If there is one thing you take from Alejandra, or any of my stories, is that personal power and direction are free. It isn’t easy, but this book is living proof that it is possible. Don’t let anyone tell you who you are, who you should love, what you must look like, or what your body is or isn’t. It is no one’s business but your own. Your happiness is your own and you are not the past, or some lukewarm tolerable version of what you want to be.
Emily Gould on How (and Why) to Keep Writing When Writing Feels Pointless makes three points with detailed explanations:
1. Move the goalposts or remove them entirely
2. Eliminate the possibility of an audience
3. The “why” part
This comes from the last point:
Novels pile up; they can seem like a nuisance, frivolous at best and at worst a self-indulgent way of avoiding a reality we’d rather not countenance. But it’s worth remembering that they are also the best technology we have for transmitting one person’s consciousness directly into another’s. Even if it seems unrealistic, or self-important, or just delusional, the act of writing implies that someone in the future will read what we’re currently in the process of writing. That future can only exist if we believe in it now.
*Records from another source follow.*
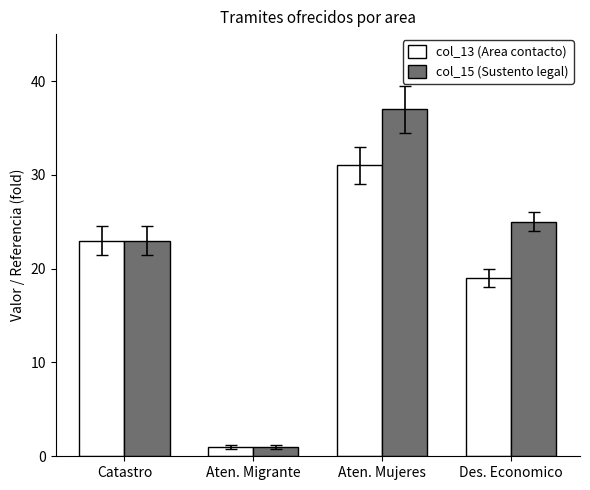

What is the maximum value shown in the chart?

37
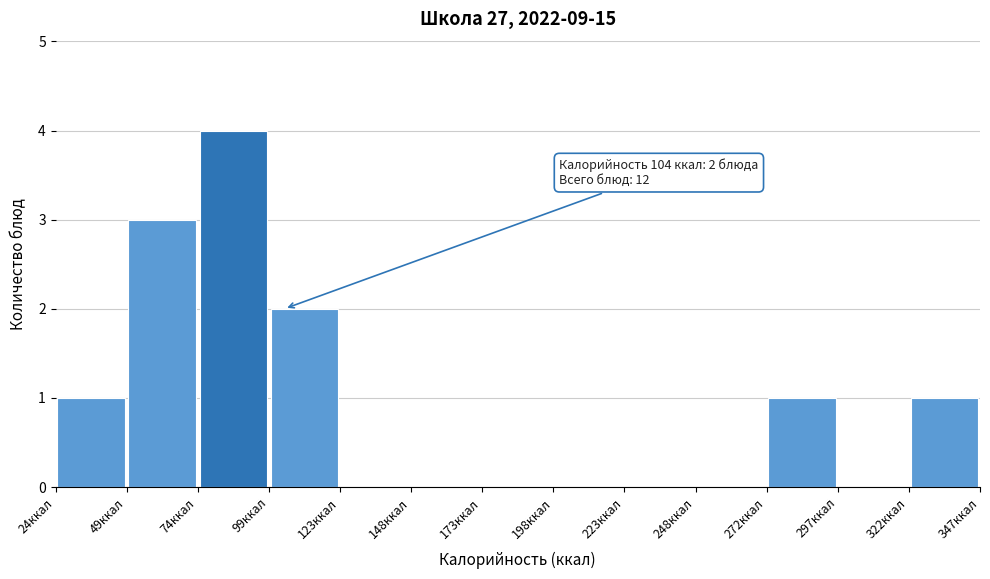

Which range on the x-axis has the tallest bar?

75 to 100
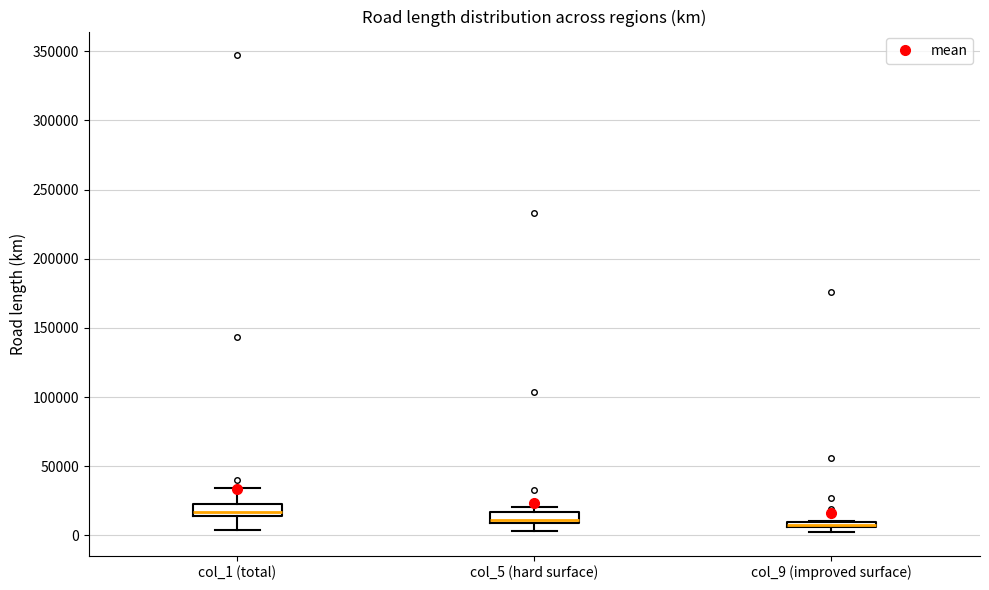

Where is the lower edge of the box for col_5 (hard surface) on the y-axis? The values are not printed on the chart, so give them approximately, as read against the axis.

10000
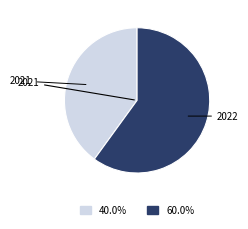

Which has a higher value, 2022 or 2021?

2022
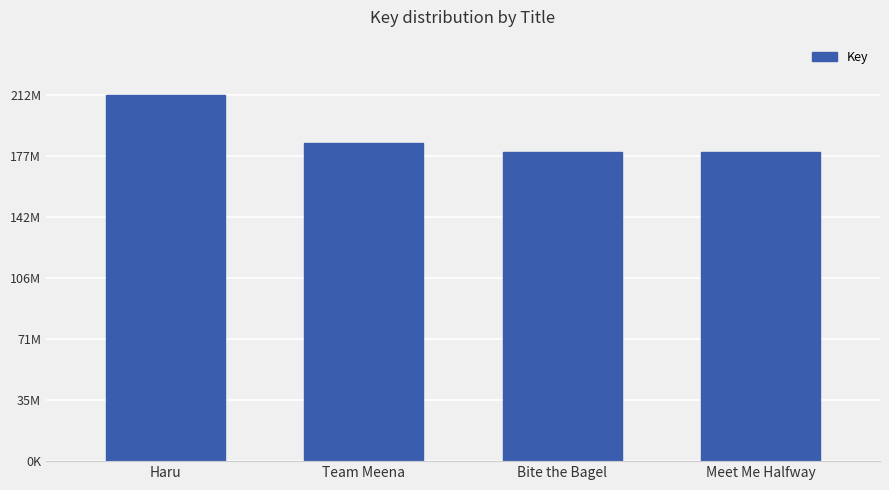

Where is the data nearest to the value 195865762?

Team Meena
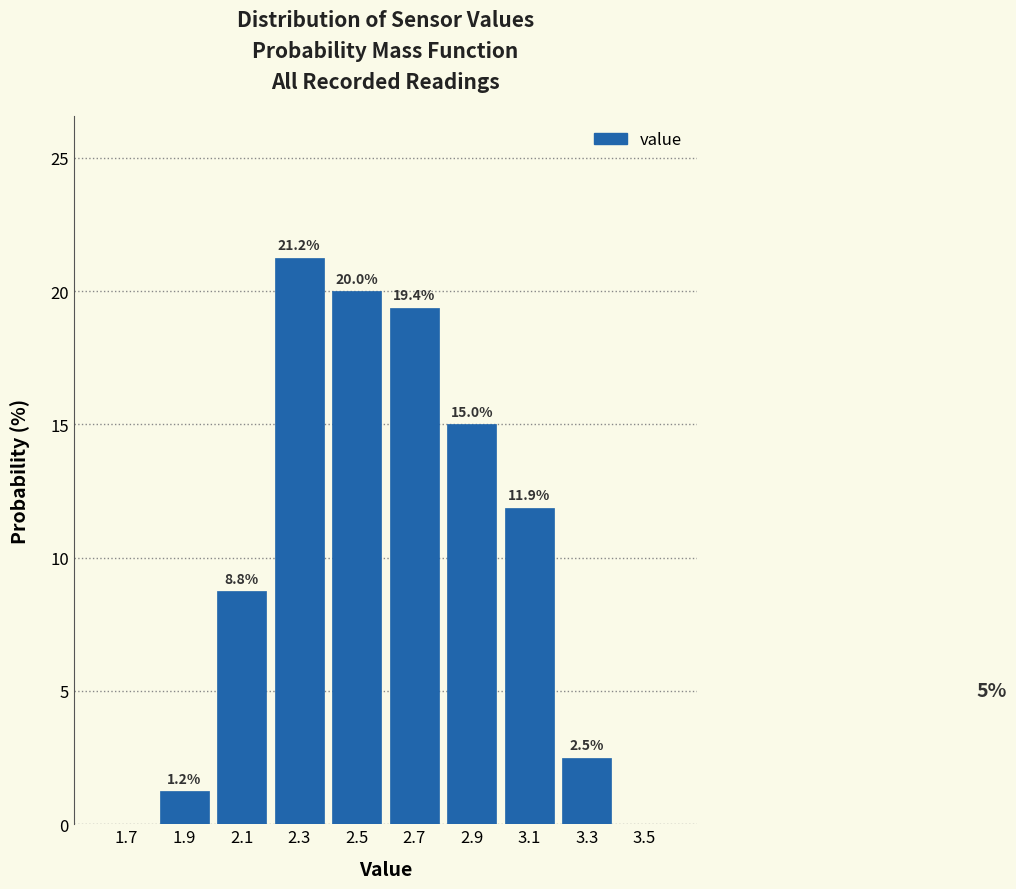

Over which range of the x-axis is the bar tallest?

2.2 to 2.4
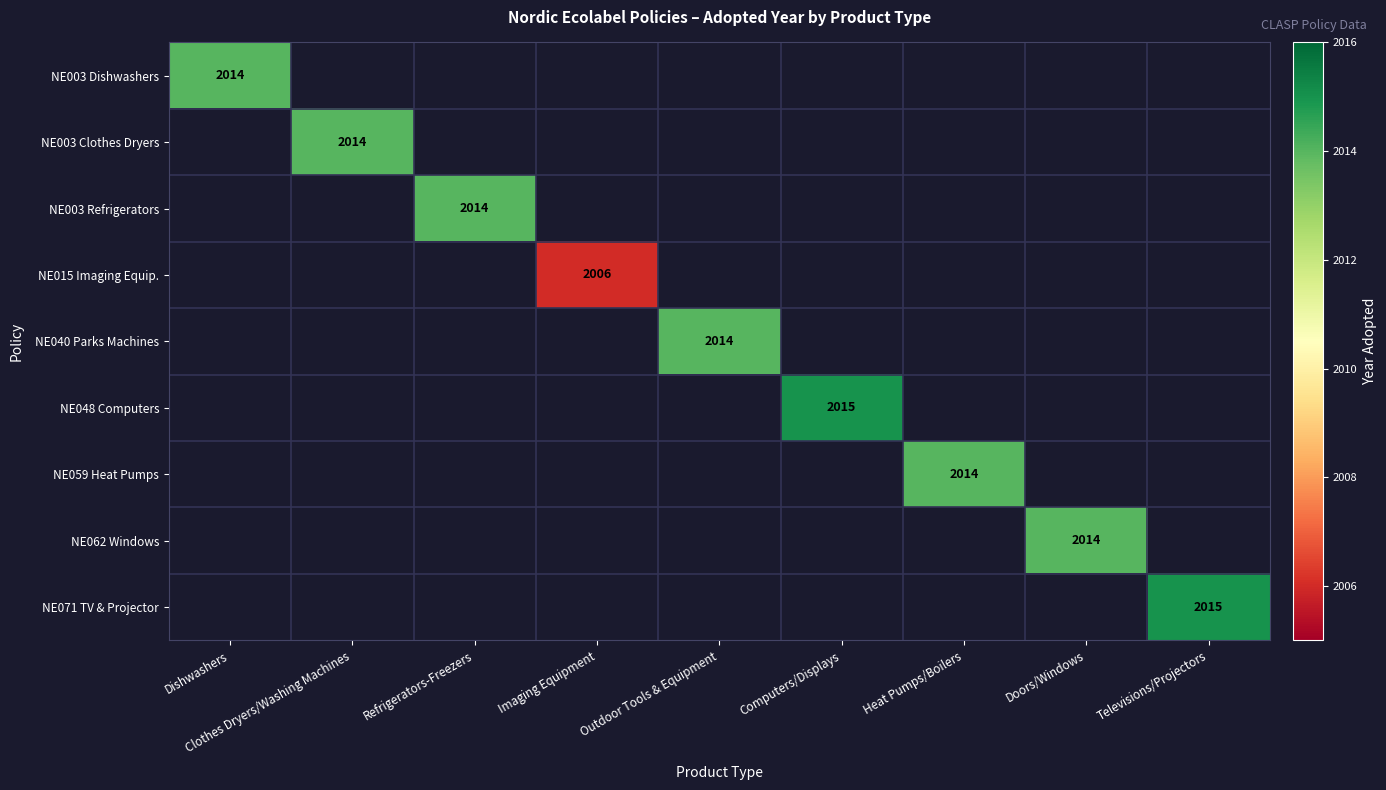

The value of NE071 TV & Projector at Televisions/Projectors is 2015. True or false?

True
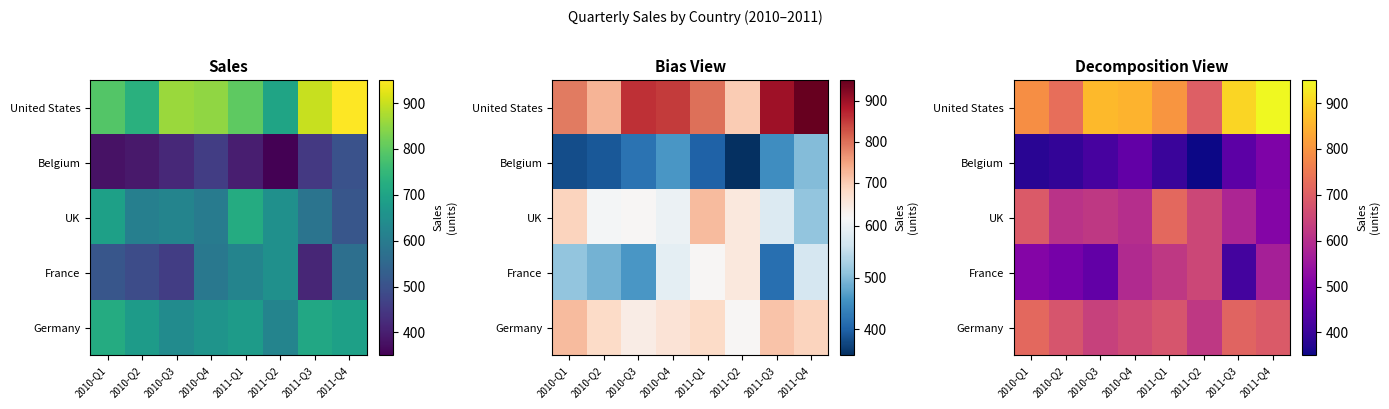

Between 2010-Q1 and 2011-Q3, which is larger?

2011-Q3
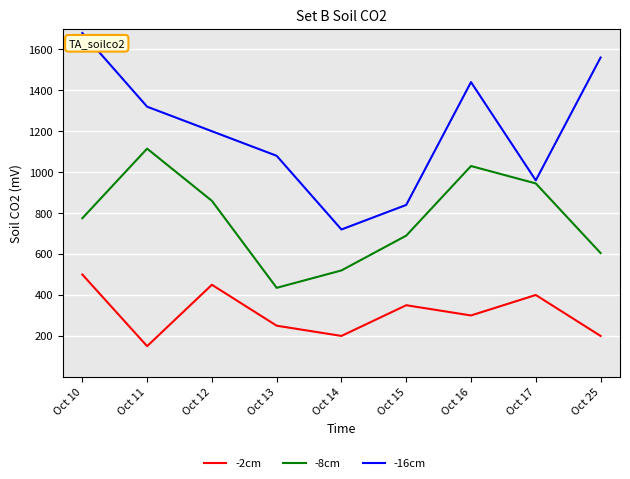

At which category is the sum across all series the highest?

Oct 10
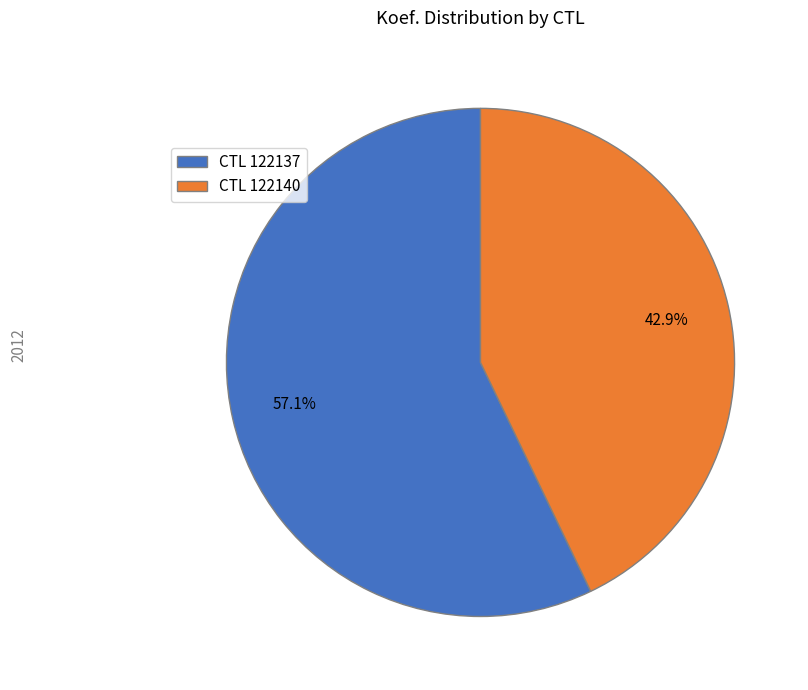

How much of the chart is everything except CTL 122140?

57.1%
Elizabeth McCracken on Savoring the Mystery of Writing:
Beneath the water, in the depths, is the endangered Barton Springs Salamander. It’s a mystery. It lives only in Barton Springs. Like many mysteries, you mustn’t touch it. Some mysteries must be left alone so that they don’t die, even if some readers want you to hold them up in the palm of your hand in the brightest light. That’s as good as any writing advice I have to offer.
sch 4/29
Updated 5/4:
Failure, Patience, and Joy: Tania James on What It Means to Be a Writer
But one can almost get too good at breaking up, can almost become an artist of abandonment, looking always ahead for that perfect book you have yet to write. I was approaching such a state of mind when I wrote the first few chapters of my new novel. They were interesting chapters, but what if there was someone sexier around the corner, involving zombies or spies or zombie-spies? At that point, I sent the chapters to my agent, who told me she liked them very much and, I quote:
“If you stop writing this I’ll turn up to handcuff you to your keyboard.”
In case it’s unclear, my agent is a bit of a dom. And this works wonders for me. I printed out those lines of steely encouragement and pinned them to my bulletin board, where they stayed until I finished the book.
Throughout those years of novel-writing, though, I occasionally paused to experiment with my first love, the short story, if only to remind myself of what it’s like to play.
Kids need no such reminder. In a blink, my older son teleports to the state of play, to imagined worlds of wizards and trolls. He’s inside what he calls The Game, which often extends to bedtime, when I’m begging him to go to sleep and stop muttering to himself. His response: But the game never ends.
What I wouldn’t give to be able to drop down into that play state the minute I sit down to write. To enter the room “where there are no wrong answers,” as a student put it to me recently.